SUPPLIED RECORDS
______

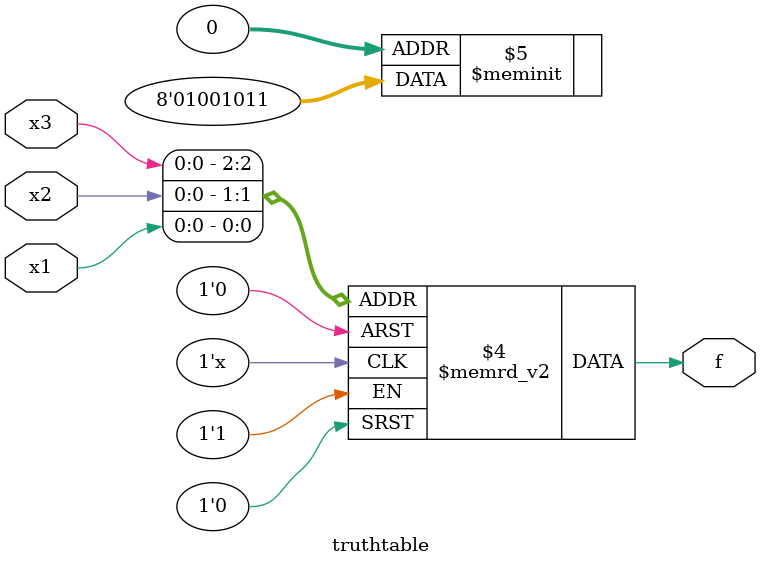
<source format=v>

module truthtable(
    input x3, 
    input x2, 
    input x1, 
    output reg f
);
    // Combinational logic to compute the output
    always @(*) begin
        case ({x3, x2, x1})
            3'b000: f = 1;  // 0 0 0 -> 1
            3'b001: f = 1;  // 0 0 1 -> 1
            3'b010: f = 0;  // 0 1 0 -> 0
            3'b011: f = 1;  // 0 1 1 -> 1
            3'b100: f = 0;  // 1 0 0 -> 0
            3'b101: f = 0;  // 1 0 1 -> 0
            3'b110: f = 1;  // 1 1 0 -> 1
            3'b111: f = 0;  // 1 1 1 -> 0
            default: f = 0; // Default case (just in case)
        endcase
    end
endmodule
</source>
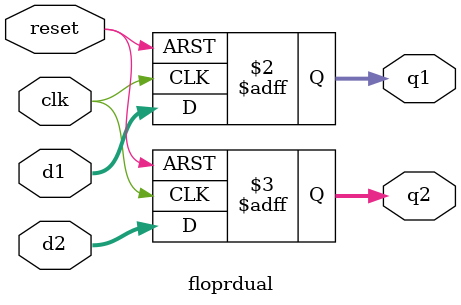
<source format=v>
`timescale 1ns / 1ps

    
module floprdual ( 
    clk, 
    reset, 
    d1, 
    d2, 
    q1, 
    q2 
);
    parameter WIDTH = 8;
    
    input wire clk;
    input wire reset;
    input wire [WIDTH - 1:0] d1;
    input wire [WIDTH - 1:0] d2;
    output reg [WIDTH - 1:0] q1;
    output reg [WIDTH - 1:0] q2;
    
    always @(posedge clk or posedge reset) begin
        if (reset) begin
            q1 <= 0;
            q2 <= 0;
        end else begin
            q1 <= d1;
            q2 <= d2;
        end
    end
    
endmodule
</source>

______

TASK TO COMPLETE
Output only the lines from the one that contains "parameter WIDTH = 8;" through the last line of the data above, each restated exactly.

YOUR RESPONSE
    parameter WIDTH = 8;
    
    input wire clk;
    input wire reset;
    input wire [WIDTH - 1:0] d1;
    input wire [WIDTH - 1:0] d2;
    output reg [WIDTH - 1:0] q1;
    output reg [WIDTH - 1:0] q2;
    
    always @(posedge clk or posedge reset) begin
        if (reset) begin
            q1 <= 0;
            q2 <= 0;
        end else begin
            q1 <= d1;
            q2 <= d2;
        end
    end
    
endmodule
</source>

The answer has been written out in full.